Faculty in Department of Philosophy Publish New Books

Timothy Quinn, Professor of Philosophy, and Gabriel Gottlieb, Associate Professor of Philosophy, have each published new books. 

 

Practical Philosophy from Kant to Hegel: Freedom, Right, and Revolution

Edited by James A. Clarke and Gabriel Gottlieb

Scholarship on Kant's practical philosophy has often overlooked its reception in the early days of post-Kantian philosophy and German Idealism. This volume of new essays illuminates that reception and how it informed the development of practical philosophy between Kant and Hegel. The essays discuss, in addition to Kant, Hegel and Fichte, relatively little-known thinkers such as Pistorius, Ulrich, Maimon, Erhard, E. Reimarus, Reinhold, Jacobi, F. Schlegel, Humboldt, Dalberg, Gentz, Rehberg, and Möser. Issues discussed include the empty formalism objection, the separation between right and morality, freedom and determinism, nihilism, the right to revolution, ideology, and the limits of the liberal state.
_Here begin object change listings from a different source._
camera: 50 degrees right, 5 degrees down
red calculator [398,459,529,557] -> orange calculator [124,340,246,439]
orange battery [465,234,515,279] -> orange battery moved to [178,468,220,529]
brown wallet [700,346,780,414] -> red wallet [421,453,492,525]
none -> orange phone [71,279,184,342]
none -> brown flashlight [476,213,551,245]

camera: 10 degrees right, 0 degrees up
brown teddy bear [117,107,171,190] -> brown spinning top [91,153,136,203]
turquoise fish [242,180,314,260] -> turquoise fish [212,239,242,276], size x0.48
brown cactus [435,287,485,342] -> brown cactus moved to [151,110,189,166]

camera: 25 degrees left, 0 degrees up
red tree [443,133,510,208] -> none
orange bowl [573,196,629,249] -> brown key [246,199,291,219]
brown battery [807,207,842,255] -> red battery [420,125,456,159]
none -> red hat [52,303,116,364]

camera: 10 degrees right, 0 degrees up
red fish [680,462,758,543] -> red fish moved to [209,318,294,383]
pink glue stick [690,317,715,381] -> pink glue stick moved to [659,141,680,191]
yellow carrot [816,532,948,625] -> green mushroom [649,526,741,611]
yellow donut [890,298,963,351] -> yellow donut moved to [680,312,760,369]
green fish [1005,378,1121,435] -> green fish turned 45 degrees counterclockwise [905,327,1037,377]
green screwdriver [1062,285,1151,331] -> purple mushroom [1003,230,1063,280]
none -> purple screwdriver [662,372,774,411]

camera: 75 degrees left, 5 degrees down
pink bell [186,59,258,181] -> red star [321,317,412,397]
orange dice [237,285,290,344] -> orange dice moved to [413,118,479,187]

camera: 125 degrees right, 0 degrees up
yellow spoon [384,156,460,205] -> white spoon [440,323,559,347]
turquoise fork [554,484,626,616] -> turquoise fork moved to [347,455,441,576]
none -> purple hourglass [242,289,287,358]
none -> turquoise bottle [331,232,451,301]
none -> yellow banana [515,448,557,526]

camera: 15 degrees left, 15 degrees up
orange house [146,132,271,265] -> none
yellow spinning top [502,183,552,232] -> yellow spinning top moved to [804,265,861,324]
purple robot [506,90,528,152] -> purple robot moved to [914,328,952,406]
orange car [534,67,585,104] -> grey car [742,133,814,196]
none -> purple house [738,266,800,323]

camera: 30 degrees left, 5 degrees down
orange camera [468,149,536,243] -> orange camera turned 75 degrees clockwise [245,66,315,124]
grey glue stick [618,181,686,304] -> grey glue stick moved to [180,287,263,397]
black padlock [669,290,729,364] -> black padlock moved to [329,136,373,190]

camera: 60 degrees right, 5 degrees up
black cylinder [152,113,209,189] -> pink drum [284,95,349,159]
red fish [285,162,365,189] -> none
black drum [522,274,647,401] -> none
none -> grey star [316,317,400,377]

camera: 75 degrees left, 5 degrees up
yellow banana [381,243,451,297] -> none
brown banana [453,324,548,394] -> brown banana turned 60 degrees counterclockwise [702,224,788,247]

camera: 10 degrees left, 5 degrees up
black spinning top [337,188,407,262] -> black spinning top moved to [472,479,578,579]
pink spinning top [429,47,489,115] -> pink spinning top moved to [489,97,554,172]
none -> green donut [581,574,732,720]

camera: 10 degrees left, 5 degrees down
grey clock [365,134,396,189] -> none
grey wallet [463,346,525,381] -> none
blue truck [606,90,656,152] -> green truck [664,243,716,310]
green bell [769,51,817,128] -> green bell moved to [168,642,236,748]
Taken together, the essays provide an historically informed and philosophically nuanced picture of the development of post-Kantian practical philosophy.

 

final-cover-tim-quinn.pngApiqoros:  The Last Essays of Salomon Maimon

Timothy Sean Quinn

Although Kant considered him the greatest critic of his work,  and Fichte thought him the most impressive mind of the generation, Salomon Maimon (1753–1800) has fallen into relative obscurity.  Apiqoros: The Last Essays of Salomon Maimon draws attention to works written during  the final years of Maimon’s  life.  These essays are of particular interest:  they show that even though Maimon was a self-proclaimed apiqoros grappling with the implications of Kantian philosophy, his thinking remained deeply influenced by his Jewish intellectual inheritance, especially by Maimonides. The volume is divided into two parts. The first is a general account of Maimon’s intellectual biography, along with commentary on his final essays. The second part provides translations of those essays, the principal themes of which concern moral psychology. The reader is thus able to see the degree to which Maimon, at the end of his life, became skeptical of his effort to unite Kant and Maimonides, and remained a thinker caught “between two worlds.” The book concludes with a translation of an account of Maimon’s final hours, penned by one of his friends.